I’d be lying if I said I wasn’t slightly tempted by Griggs’s offer. Taking down Burns would not only be a personal achievement, but it would honour the now tainted memory of my friend and mentor, Ernie Bright.

But I didn’t want to do it like this.

‘Is there anything else?’ I was calm and composed on the outside.

Kellen smiled, lips pressed tight together. She shook her head. ‘Just getting to know you, McNee. Trying to clear up a few details is all.’

‘When can I expect to hear from you?’

‘Soon,’ she said. ‘So if there’s anything you need to do. To prepare, I mean. Then I’d do it fast.’

She stood up. I mirrored her, and then offered my hand.

She didn’t take it.

I never expected her to.

I spent the next hour composing an email to Susan.
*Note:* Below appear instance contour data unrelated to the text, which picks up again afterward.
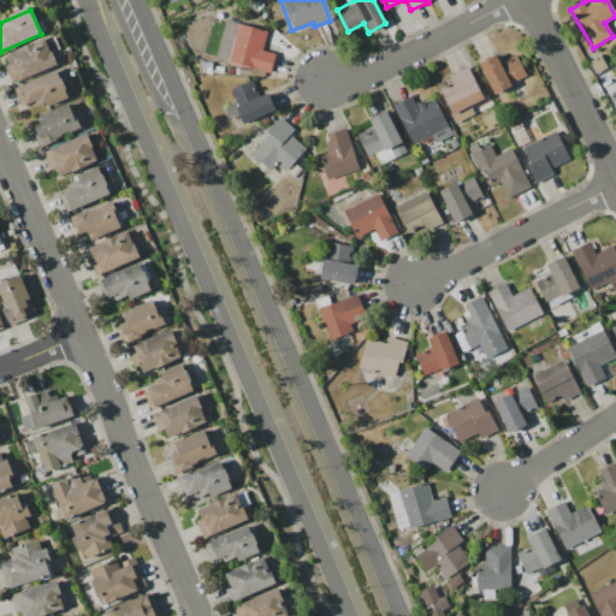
[(267,33),(225,21),(214,59),(270,73),(274,54),(262,52),(267,33)]
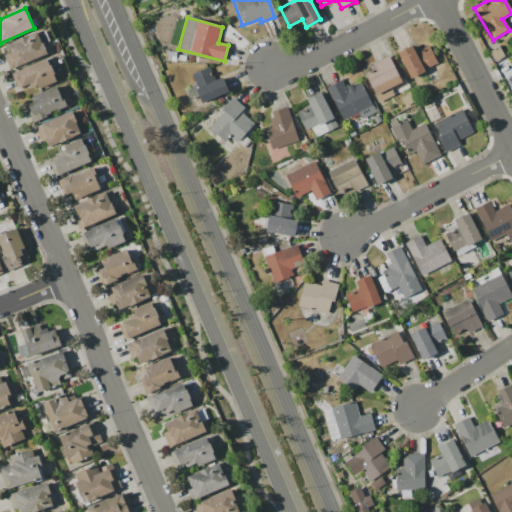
[(2,48),(12,70),(47,54),(37,32),(2,48)]
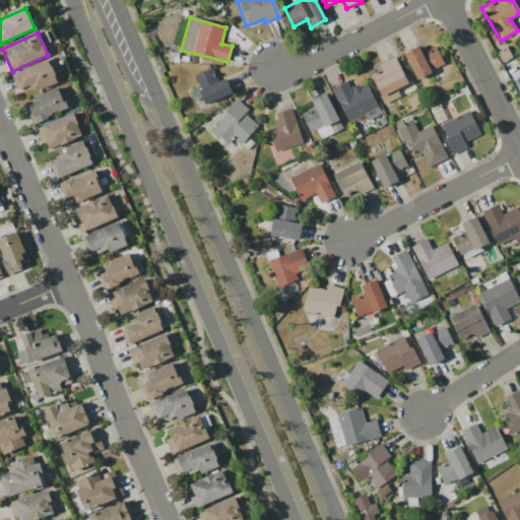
[(403,54),(415,80),(445,66),(436,47),(421,54),(417,47),(403,54)]
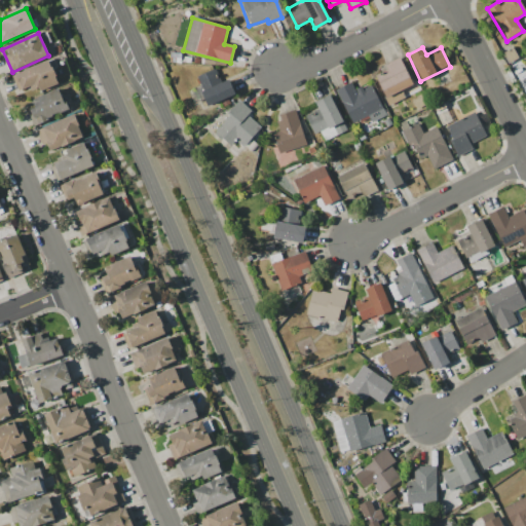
[(385,65),(387,69),(374,76),(389,106),(405,98),(401,89),(413,84),(400,58),(385,65)]
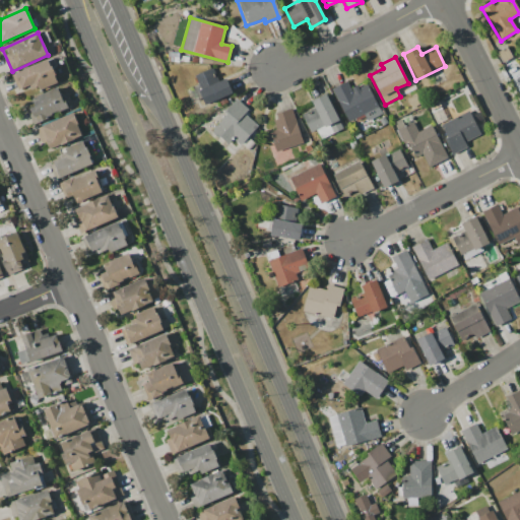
[(12,75),(18,90),(38,83),(40,90),(58,83),(48,60),(12,75)]
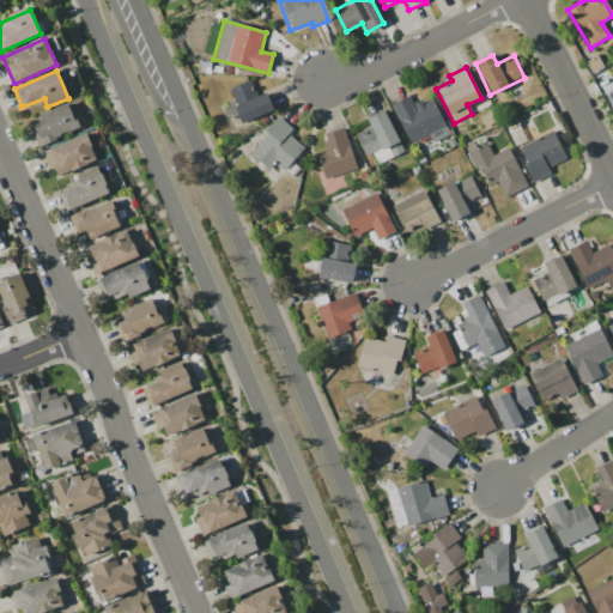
[(267,93),(256,97),(252,82),(229,89),(240,122),(273,111),(267,93)]
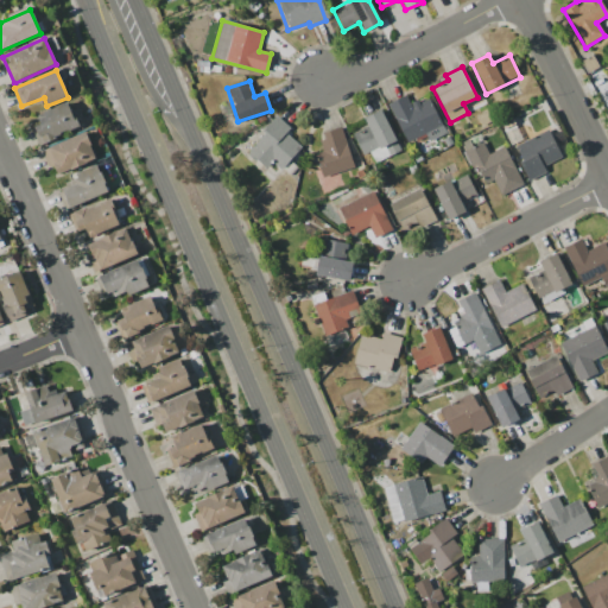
[(429,97),(410,106),(405,96),(387,103),(406,143),(425,134),(429,141),(445,134),(429,97)]
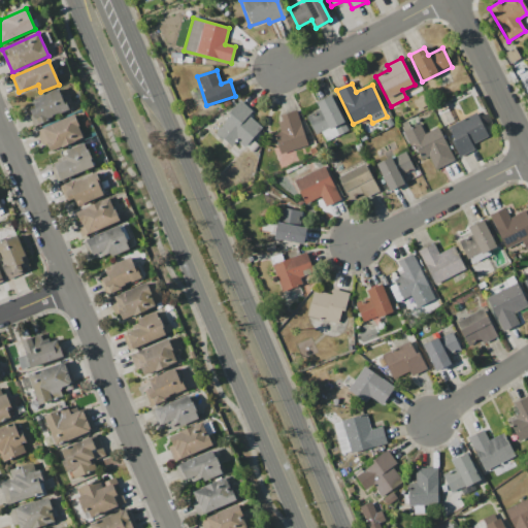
[(68,110),(59,89),(32,101),(35,108),(27,111),(33,126),(68,110)]
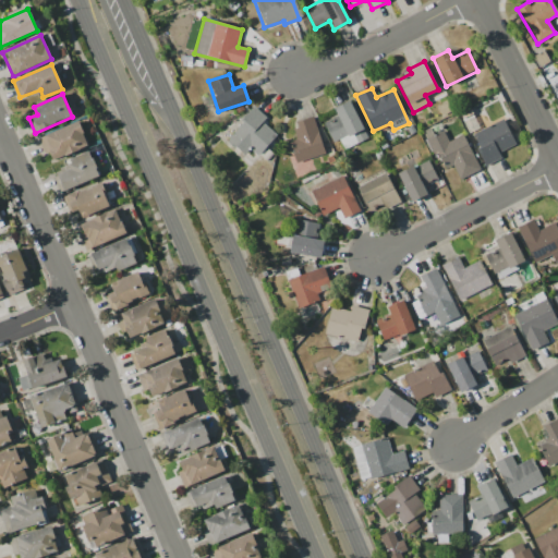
[(337,117),(324,123),(332,143),(340,140),(344,148),(367,138),(350,101),(334,108),(337,117)]
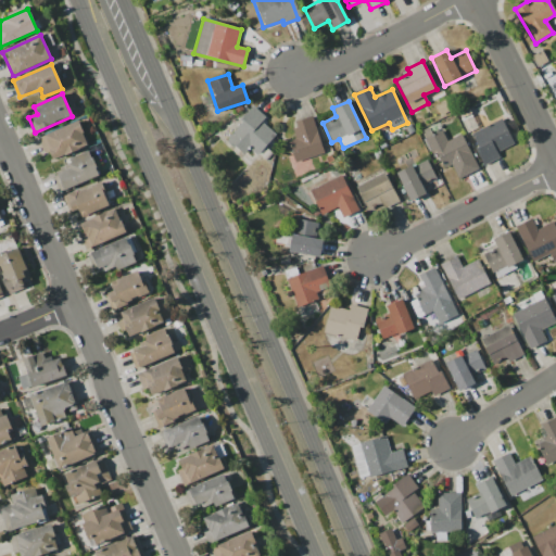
[(261,122),(264,117),(253,108),(225,138),(241,153),(248,147),(257,155),(276,136),(261,122)]
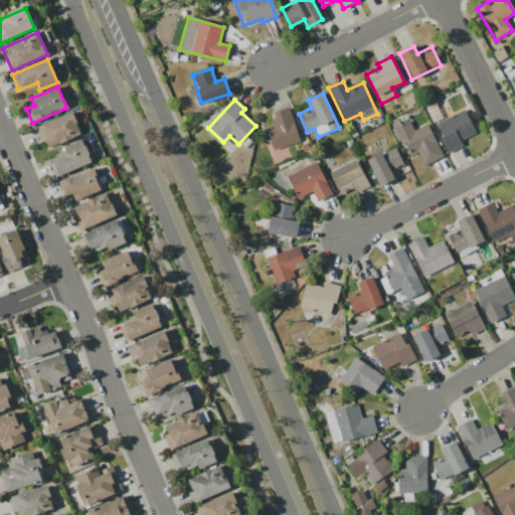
[(271,113),(274,129),(268,131),(272,150),(298,144),(291,109),(271,113)]
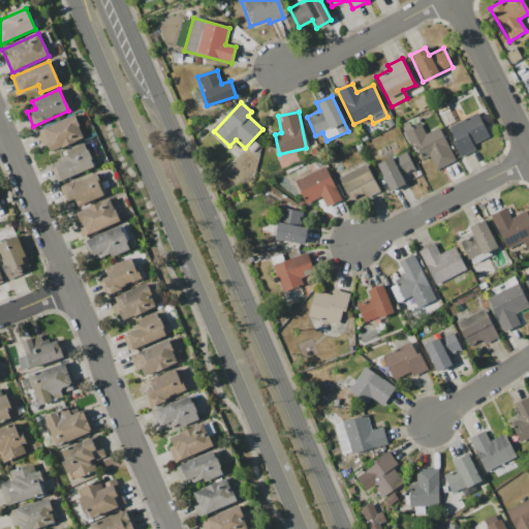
[(489,136),(477,114),(447,127),(461,157),(476,150),(473,144),(489,136)]
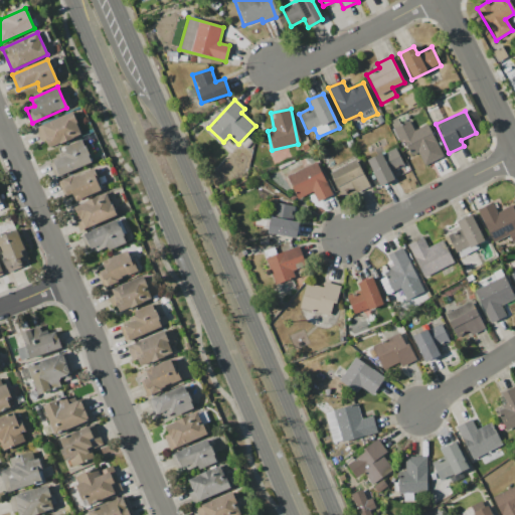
[(44,149),(80,137),(73,114),(36,126),(44,149)]
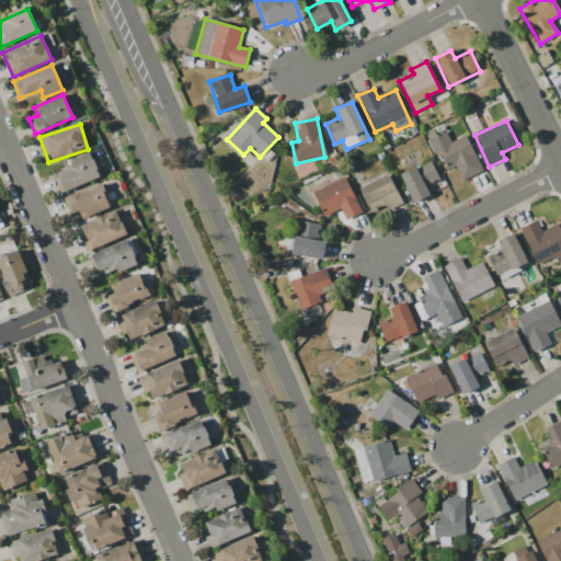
[(466,135),(450,142),(445,132),(430,139),(446,172),(456,168),(461,182),(482,171),(466,135)]
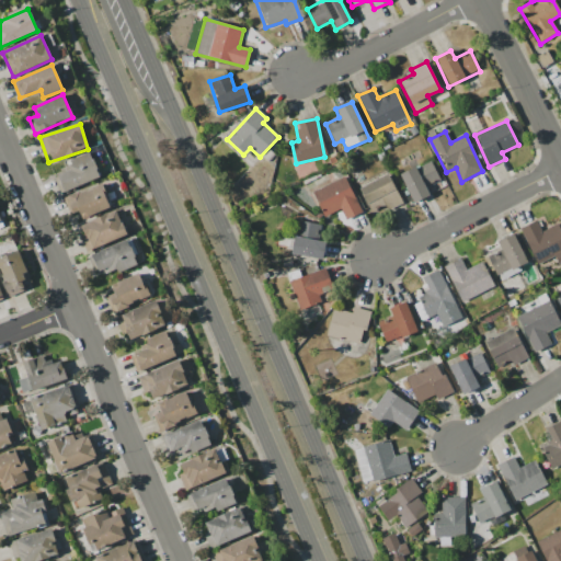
[(60,194),(100,178),(91,156),(50,172),(60,194)]
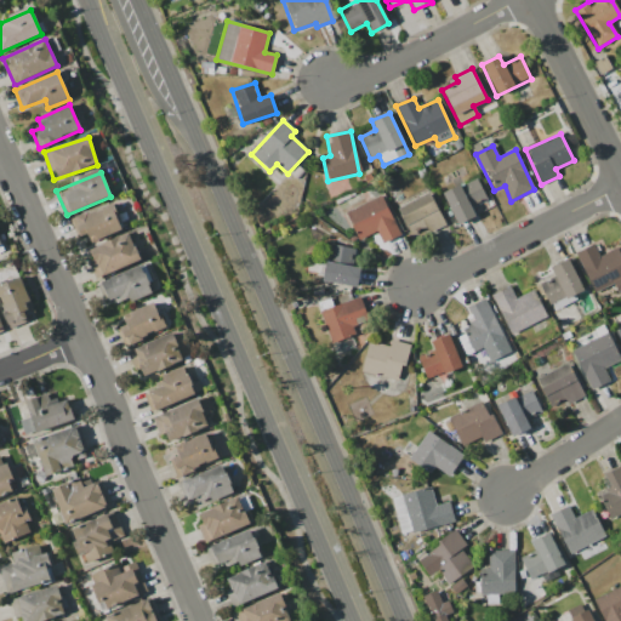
[(443,193),(457,227),(476,218),(472,209),(486,203),(477,178),(443,193)]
Explaining to her what had happened.

Telling her that I missed her.

The mail was long, heartfelt, rambling and honest. The most honest I’d been with myself or anyone else in a long time. I read it over again, hovered the mouse over the ‘send’ button, before my hand slipped and I sent all of those words to the wastebasket. I deleted the message permanently. No more temptation.

What the hell use was there in sending that email?

What could Susan do halfway across the world, still dealing with her own problems?

FOURTEEN

‘M
r McNee?’

I recognized the voice on the other end of the line. Jonathan Moorehead. Sounding uncertain, hesitant even.

It was eight o’clock. I was settling in with a takeout I’d grabbed from Beiderbeckes on the way home. I could smell the coconut-infused sauce before I even opened the container.